I don’t feel pressure to get married
A big reason I don’t feel cynical about marriage is that I don’t feel pressured to get married. I realize my partner and I aren’t married but, we live together, we have a dog together, we take care of each other, and we’ve begun planning a future together. Marriage will be a little cherry on top of this already wonderful sundae, but it’s not crucial.
My parents are happily re-married
Both of my parents have now been with new people, with whom they are much more compatible, for over a decade. It may not be the most conventional outlook but, divorce allowed for that.
Too many people take marriage lightly
The whole 50 percent divorce rate statistic doesn’t really phase me because we need to think about demographics. Not all those couples are the same. In fact, a lot of couples take marriage too lightly. Naturally, they get a divorce. They deserve their own category—their own separate statistic.
And many feel culturally pressured
When hearing about the 50 percent divorce rate, we also can forget about all of the people who feel pressured to get married early. Either for cultural, financial, or social reasons, they tie the knot too young or too soon in a relationship. The 50 percent of couples getting divorced are not all couples who took their time to get to know each other, and were emotionally and mentally stable before getting married. Let’s not forget that.
I’m a survivor
When my parents were divorcing, my life was a mess. I heard and saw things I shouldn’t have. I had to reach deep inside myself to find a way to laugh, be happy, and want to move forward in positive rather than destructive ways. I’m grateful that I developed those tools at a young age.
I’m with a survivor
I’m with another child of divorce, and it affected him in many of the ways it affected me. Is it okay to say that sometimes I feel like we have super powers because of it? Because I can really see how our experiences gave us the tools we use, every day, to have a happy, healthy relationship.
There are plenty of unhappily married people
I’m glad divorce exists as an option. There are too many people who stay in unhappy marriages their entire lives, and believe that is somehow a success. Being miserable your whole one and only precious life is not a success. I’m glad people can get divorced; I’m glad my parents did. No hard feelings here.

**GIVEN DATA:**
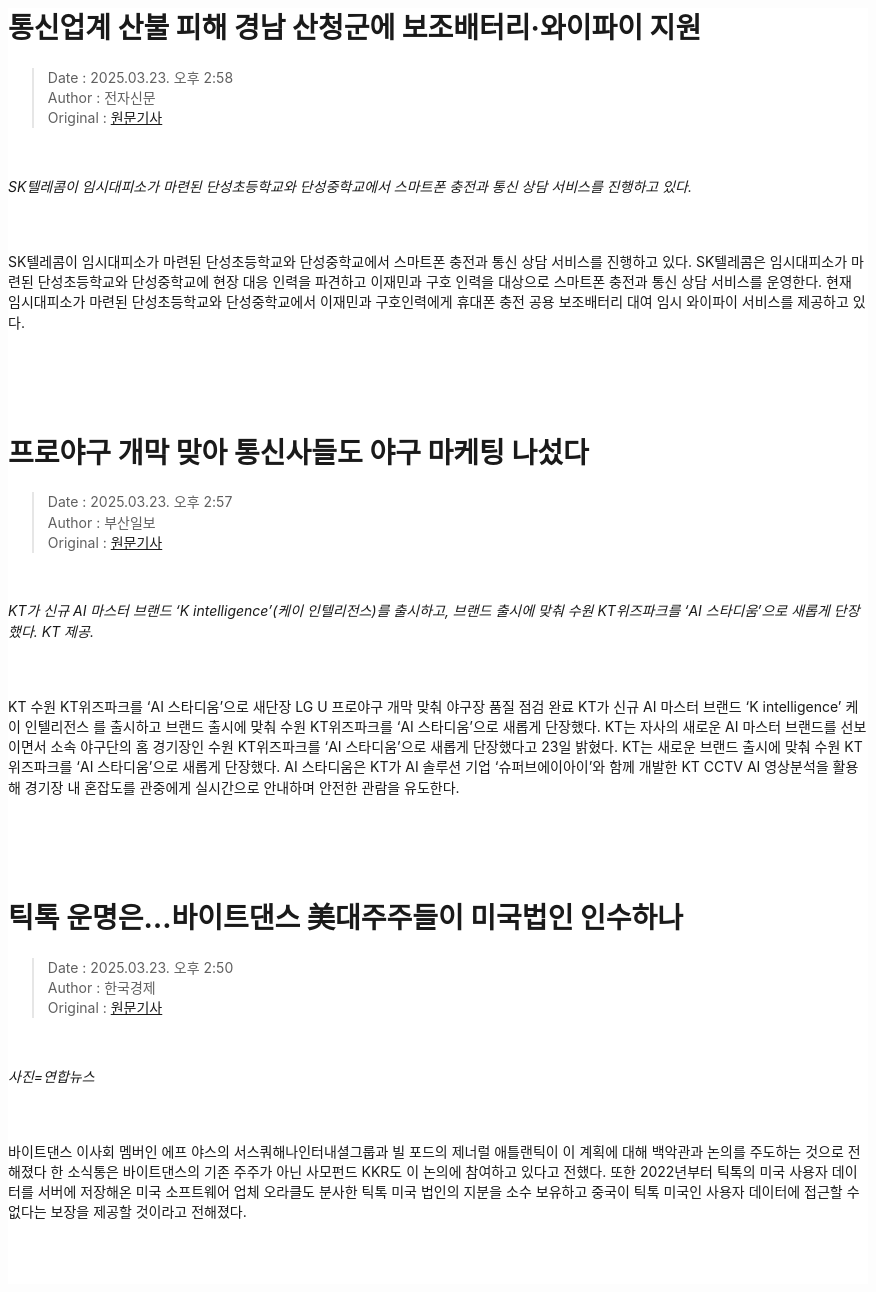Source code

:   
# 통신업계 산불 피해 경남 산청군에 보조배터리·와이파이 지원  
  
> Date : 2025.03.23. 오후 2:58  
> Author : 전자신문  
> Original : [원문기사](https://n.news.naver.com/mnews/article/030/0003295779?sid=105)  
<br/>  
  
<img alt="SK텔레콤이 임시대피소가 마련된 단성초등학교와 단성중학교에서 스마트폰 충전과 통신 상담 서비스를 진행하고 있다." class="_LAZY_LOADING _LAZY_LOADING_INIT_HIDE" src="https://imgnews.pstatic.net/image/030/2025/03/23/0003295779_001_20250323145820279.jpg?type=w860" id="img1" style="display: none;"></img><em class="img_desc">SK텔레콤이 임시대피소가 마련된 단성초등학교와 단성중학교에서 스마트폰 충전과 통신 상담 서비스를 진행하고 있다.</em>  
<br/><br/>  
  
SK텔레콤이 임시대피소가 마련된 단성초등학교와 단성중학교에서 스마트폰 충전과 통신 상담 서비스를 진행하고 있다.
SK텔레콤은 임시대피소가 마련된 단성초등학교와 단성중학교에 현장 대응 인력을 파견하고 이재민과 구호 인력을 대상으로 스마트폰 충전과 통신 상담 서비스를 운영한다.
현재 임시대피소가 마련된 단성초등학교와 단성중학교에서 이재민과 구호인력에게 휴대폰 충전 공용 보조배터리 대여 임시 와이파이 서비스를 제공하고 있다.  
<br/><br/><br/>  

  
# 프로야구 개막 맞아 통신사들도 야구 마케팅 나섰다  
  
> Date : 2025.03.23. 오후 2:57  
> Author : 부산일보  
> Original : [원문기사](https://n.news.naver.com/mnews/article/082/0001317337?sid=105)  
<br/>  
  
<img alt="KT가 신규 AI 마스터 브랜드 ‘K intelligence’(케이 인텔리전스)를 출시하고, 브랜드 출시에 맞춰 수원 KT위즈파크를 ‘AI 스타디움’으로 새롭게 단장했다. KT 제공." class="_LAZY_LOADING _LAZY_LOADING_INIT_HIDE" src="https://imgnews.pstatic.net/image/082/2025/03/23/0001317337_001_20250323145713865.jpg?type=w860" id="img1" style="display: none;"></img><em class="img_desc">KT가 신규 AI 마스터 브랜드 ‘K intelligence’(케이 인텔리전스)를 출시하고, 브랜드 출시에 맞춰 수원 KT위즈파크를 ‘AI 스타디움’으로 새롭게 단장했다. KT 제공.</em>  
<br/><br/>  
  
KT 수원 KT위즈파크를 ‘AI 스타디움’으로 새단장 LG U 프로야구 개막 맞춰 야구장 품질 점검 완료 KT가 신규 AI 마스터 브랜드 ‘K intelligence’ 케이 인텔리전스 를 출시하고 브랜드 출시에 맞춰 수원 KT위즈파크를 ‘AI 스타디움’으로 새롭게 단장했다.
KT는 자사의 새로운 AI 마스터 브랜드를 선보이면서 소속 야구단의 홈 경기장인 수원 KT위즈파크를 ‘AI 스타디움’으로 새롭게 단장했다고 23일 밝혔다.
KT는 새로운 브랜드 출시에 맞춰 수원 KT위즈파크를 ‘AI 스타디움’으로 새롭게 단장했다.
AI 스타디움은 KT가 AI 솔루션 기업 ‘슈퍼브에이아이’와 함께 개발한 KT CCTV AI 영상분석을 활용해 경기장 내 혼잡도를 관중에게 실시간으로 안내하며 안전한 관람을 유도한다.  
<br/><br/><br/>  

  
# 틱톡 운명은…바이트댄스 美대주주들이 미국법인 인수하나  
  
> Date : 2025.03.23. 오후 2:50  
> Author : 한국경제  
> Original : [원문기사](https://n.news.naver.com/mnews/article/015/0005109431?sid=105)  
<br/>  
  
<img alt="사진=연합뉴스" class="_LAZY_LOADING _LAZY_LOADING_INIT_HIDE" src="https://imgnews.pstatic.net/image/015/2025/03/23/0005109431_001_20250323145018636.jpg?type=w860" id="img1" style="display: none;"></img><em class="img_desc">사진=연합뉴스</em>  
<br/><br/>  
  
바이트댄스 이사회 멤버인 에프 야스의 서스쿼해나인터내셜그룹과 빌 포드의 제너럴 애틀랜틱이 이 계획에 대해 백악관과 논의를 주도하는 것으로 전해졌다 한 소식통은 바이트댄스의 기존 주주가 아닌 사모펀드 KKR도 이 논의에 참여하고 있다고 전했다.
또한 2022년부터 틱톡의 미국 사용자 데이터를 서버에 저장해온 미국 소프트웨어 업체 오라클도 분사한 틱톡 미국 법인의 지분을 소수 보유하고 중국이 틱톡 미국인 사용자 데이터에 접근할 수 없다는 보장을 제공할 것이라고 전해졌다.  
<br/><br/><br/>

**REQUIRED TASKS:**
- 1) Render this sentence from the essay on marriage and divorce above into Spanish: "I'm glad divorce exists as an option."
- 2) Transcribe the stretch of the marriage and divorce essay from "I’m a survivor" through "a young age.".

**TASK SOLUTIONS:**
- 1) Me alegra que el divorcio exista como opción.

- 2)
I’m a survivor
When my parents were divorcing, my life was a mess. I heard and saw things I shouldn’t have. I had to reach deep inside myself to find a way to laugh, be happy, and want to move forward in positive rather than destructive ways. I’m grateful that I developed those tools at a young age.